About this task: The required output is every record, written out exactly.
########
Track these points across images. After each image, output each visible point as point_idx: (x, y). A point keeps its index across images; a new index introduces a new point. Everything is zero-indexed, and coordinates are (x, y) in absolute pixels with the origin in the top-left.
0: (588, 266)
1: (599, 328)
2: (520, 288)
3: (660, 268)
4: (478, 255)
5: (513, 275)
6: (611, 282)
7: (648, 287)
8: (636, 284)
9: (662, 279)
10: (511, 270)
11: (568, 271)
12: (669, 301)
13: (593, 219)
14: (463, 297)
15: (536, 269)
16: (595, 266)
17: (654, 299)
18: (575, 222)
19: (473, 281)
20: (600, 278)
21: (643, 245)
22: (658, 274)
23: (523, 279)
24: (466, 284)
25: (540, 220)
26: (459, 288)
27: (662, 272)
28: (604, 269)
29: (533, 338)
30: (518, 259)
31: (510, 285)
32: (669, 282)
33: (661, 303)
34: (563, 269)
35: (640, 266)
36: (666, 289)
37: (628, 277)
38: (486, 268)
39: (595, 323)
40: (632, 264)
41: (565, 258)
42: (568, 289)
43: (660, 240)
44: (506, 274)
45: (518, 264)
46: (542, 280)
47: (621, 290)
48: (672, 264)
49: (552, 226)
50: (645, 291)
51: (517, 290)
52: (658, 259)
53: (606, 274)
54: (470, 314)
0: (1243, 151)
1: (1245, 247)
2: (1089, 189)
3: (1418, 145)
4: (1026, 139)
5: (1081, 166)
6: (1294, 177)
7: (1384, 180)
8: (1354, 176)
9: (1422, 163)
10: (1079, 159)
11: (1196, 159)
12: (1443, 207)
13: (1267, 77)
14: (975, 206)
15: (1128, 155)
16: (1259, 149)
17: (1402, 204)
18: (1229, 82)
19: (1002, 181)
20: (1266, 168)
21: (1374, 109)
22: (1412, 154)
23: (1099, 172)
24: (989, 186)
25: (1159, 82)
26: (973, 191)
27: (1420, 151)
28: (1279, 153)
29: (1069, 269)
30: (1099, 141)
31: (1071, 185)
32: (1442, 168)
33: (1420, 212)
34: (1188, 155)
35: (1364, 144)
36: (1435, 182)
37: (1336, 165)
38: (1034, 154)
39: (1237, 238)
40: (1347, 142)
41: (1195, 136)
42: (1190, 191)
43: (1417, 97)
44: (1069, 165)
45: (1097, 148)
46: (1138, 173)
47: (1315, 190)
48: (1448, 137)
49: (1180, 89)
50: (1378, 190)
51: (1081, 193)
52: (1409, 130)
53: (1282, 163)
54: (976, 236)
########
Result of this task:
Track these points across images. After each image, output each visible point as point_idx: (x, y). A point keeps its index across images; a new index introduces a new point. Everything is zero-indexed, and coordinates are (x, y) in absolute pixels with the origin in the top-left.
0: (588, 266)
1: (599, 328)
2: (520, 288)
3: (660, 268)
4: (478, 255)
5: (513, 275)
6: (611, 282)
7: (648, 287)
8: (636, 284)
9: (662, 279)
10: (511, 270)
11: (568, 271)
12: (669, 301)
13: (593, 219)
14: (463, 297)
15: (536, 269)
16: (595, 266)
17: (654, 299)
18: (575, 222)
19: (473, 281)
20: (600, 278)
21: (643, 245)
22: (658, 274)
23: (523, 279)
24: (466, 284)
25: (540, 220)
26: (459, 288)
27: (662, 272)
28: (604, 269)
29: (533, 338)
30: (518, 259)
31: (510, 285)
32: (669, 282)
33: (661, 303)
34: (563, 269)
35: (640, 266)
36: (666, 289)
37: (628, 277)
38: (486, 268)
39: (595, 323)
40: (632, 264)
41: (565, 258)
42: (568, 289)
43: (660, 240)
44: (506, 274)
45: (518, 264)
46: (542, 280)
47: (621, 290)
48: (672, 264)
49: (552, 226)
50: (645, 291)
51: (517, 290)
52: (658, 259)
53: (606, 274)
54: (470, 314)
0: (1243, 151)
1: (1245, 247)
2: (1089, 189)
3: (1418, 145)
4: (1026, 139)
5: (1081, 166)
6: (1294, 177)
7: (1384, 180)
8: (1354, 176)
9: (1422, 163)
10: (1079, 159)
11: (1196, 159)
12: (1443, 207)
13: (1267, 77)
14: (975, 206)
15: (1128, 155)
16: (1259, 149)
17: (1402, 204)
18: (1229, 82)
19: (1002, 181)
20: (1266, 168)
21: (1374, 109)
22: (1412, 154)
23: (1099, 172)
24: (989, 186)
25: (1159, 82)
26: (973, 191)
27: (1420, 151)
28: (1279, 153)
29: (1069, 269)
30: (1099, 141)
31: (1071, 185)
32: (1442, 168)
33: (1420, 212)
34: (1188, 155)
35: (1364, 144)
36: (1435, 182)
37: (1336, 165)
38: (1034, 154)
39: (1237, 238)
40: (1347, 142)
41: (1195, 136)
42: (1190, 191)
43: (1417, 97)
44: (1069, 165)
45: (1097, 148)
46: (1138, 173)
47: (1315, 190)
48: (1448, 137)
49: (1180, 89)
50: (1378, 190)
51: (1081, 193)
52: (1409, 130)
53: (1282, 163)
54: (976, 236)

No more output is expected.